To do a live URL test:
Go to Google Search and enter the URL of the page as a query. Example: example.com/your-page;
When your page appears in search results, even if Google Search Console shows it as excluded, it means the page has been indexed. This is called a false positive.
This is just an error reported by Search Console, so you don’t need to do anything in this case.
Broken Links
Broken links occur when people navigate to a page, but the link doesn’t work anymore. A broken link in Google Webmaster Tools usually indicates that the page no longer exists. However, it could also suggest that the page is redirected elsewhere.
Robots.txt File Issues
Robots.txt files tell search engines what pages aren’t allowed to crawl. When robots.txt file issues arise, they often happen when a website owner tries to block access to certain pages. You can use the Robots.txt testing tool https://support.google.com/webmasters/answer/6062598?hl=en
Your website is newly launched
When you create a new website, it can take time for Google to discover and crawl its pages. If you have just launched your website and it is not yet appearing in search results, it may be marked as “Crawled – Currently Not Indexed” in Google Search Console.

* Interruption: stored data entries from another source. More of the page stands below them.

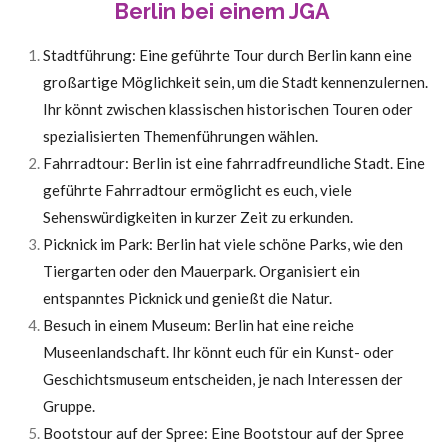
Berlin bei einem JGA
Stadtführung: Eine geführte Tour durch Berlin kann eine
großartige Möglichkeit sein, um die Stadt kennenzulernen.
Ihr könnt zwischen klassischen historischen Touren oder
spezialisierten Themenführungen wählen.
Fahrradtour: Berlin ist eine fahrradfreundliche Stadt. Eine
geführte Fahrradtour ermöglicht es euch, viele
Sehenswürdigkeiten in kurzer Zeit zu erkunden.
Picknick im Park: Berlin hat viele schöne Parks, wie den
Tiergarten oder den Mauerpark. Organisiert ein
entspanntes Picknick und genießt die Natur.
Besuch in einem Museum: Berlin hat eine reiche
Museenlandschaft. Ihr könnt euch für ein Kunst- oder
Geschichtsmuseum entscheiden, je nach Interessen der
Gruppe.
Bootstour auf der Spree: Eine Bootstour auf der Spree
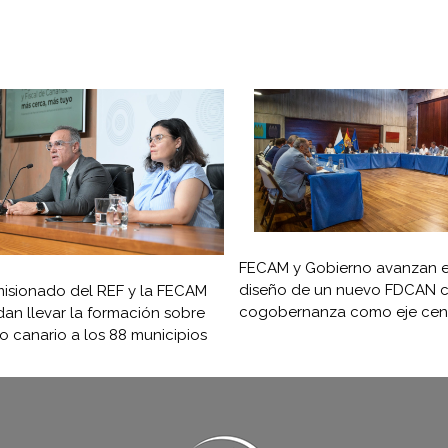
FECAM y Gobierno avanzan e
diseño de un nuevo FDCAN c
isionado del REF y la FECAM
cogobernanza como eje cent
an llevar la formación sobre
ro canario a los 88 municipios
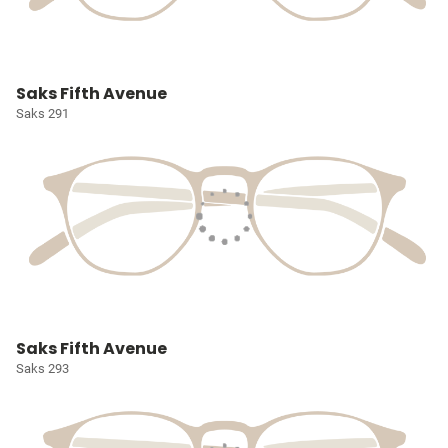
Saks Fifth Avenue
Saks 291
Saks Fifth Avenue
Saks 293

Actions to help Google discover and index your new website:
- Create an XML sitemap & submit it to Google Search Console. An XML sitemap is a file that lists all the pages on your website and helps Google understand the structure of your site.
- Create high-quality and unique content for your website. Google wants to provide its users with relevant and valuable search results, so it will be more likely to index pages with high-quality content.
- Use relevant and descriptive titles and descriptions for each page on your site. This can help Google understand the content of your pages and give them a better chance of being indexed.
RSS feed URLs
Feed URLs are outdated and should no longer be used. They allow spam bots to access your website, which could lead to malware attacks. If you still use RSS feeds, make sure to update them.